Task goal
Reproduce the data exactly as given, except for any images.

Collected data
_ _ _
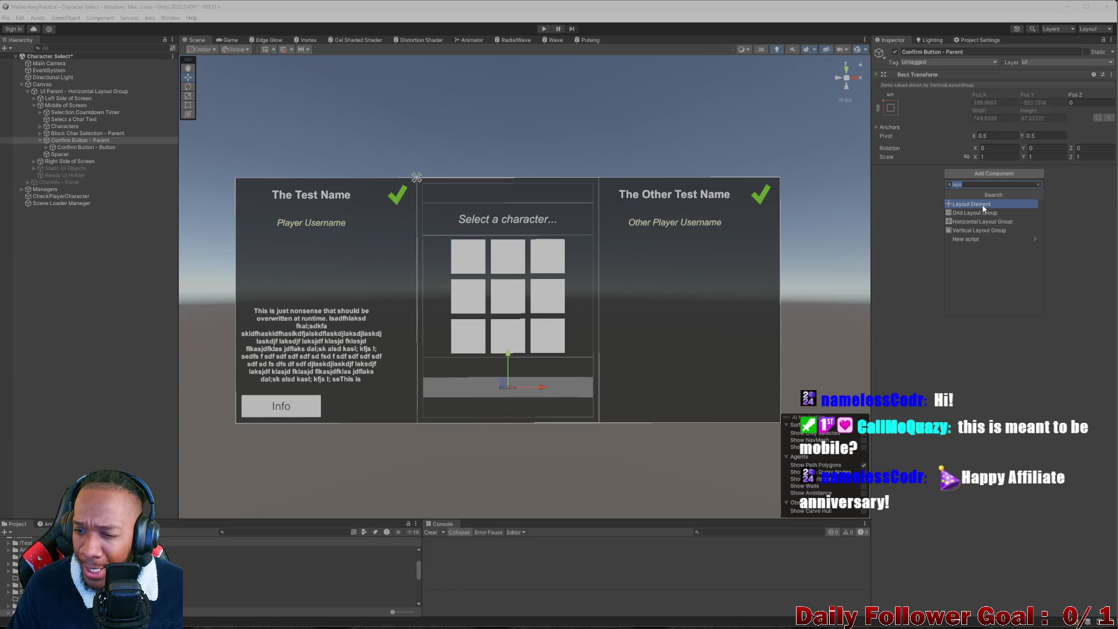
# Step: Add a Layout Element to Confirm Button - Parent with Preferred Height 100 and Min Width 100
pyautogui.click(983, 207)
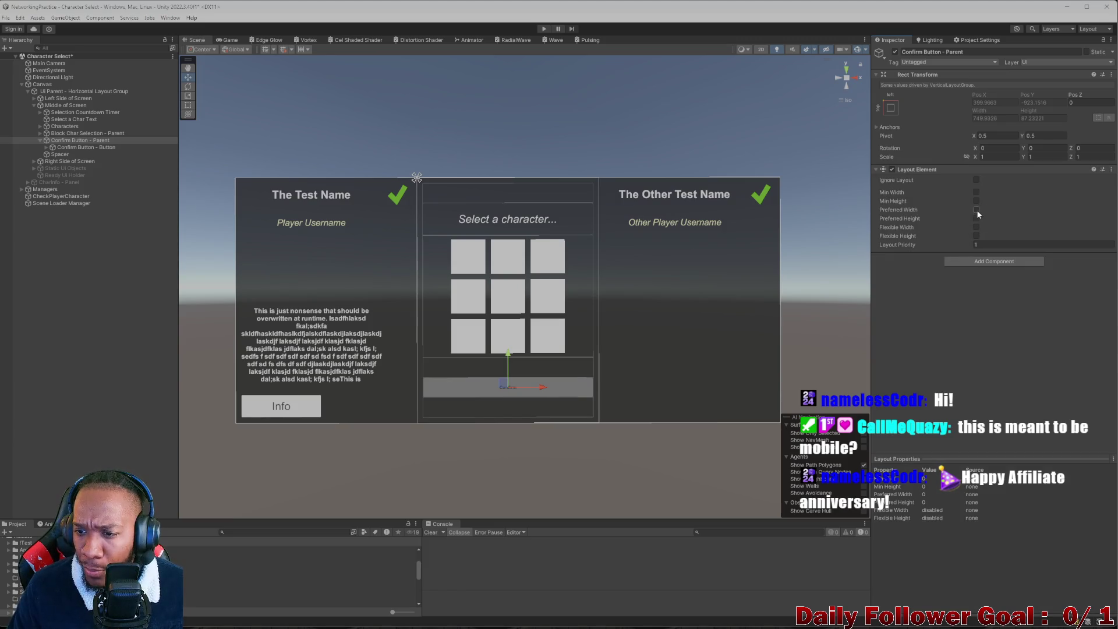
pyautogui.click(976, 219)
_ _ _
The completed task
# Step: Add a Layout Element to Confirm Button - Parent with Preferred Height 100 and Min Width 100
pyautogui.click(983, 207)
pyautogui.click(976, 219)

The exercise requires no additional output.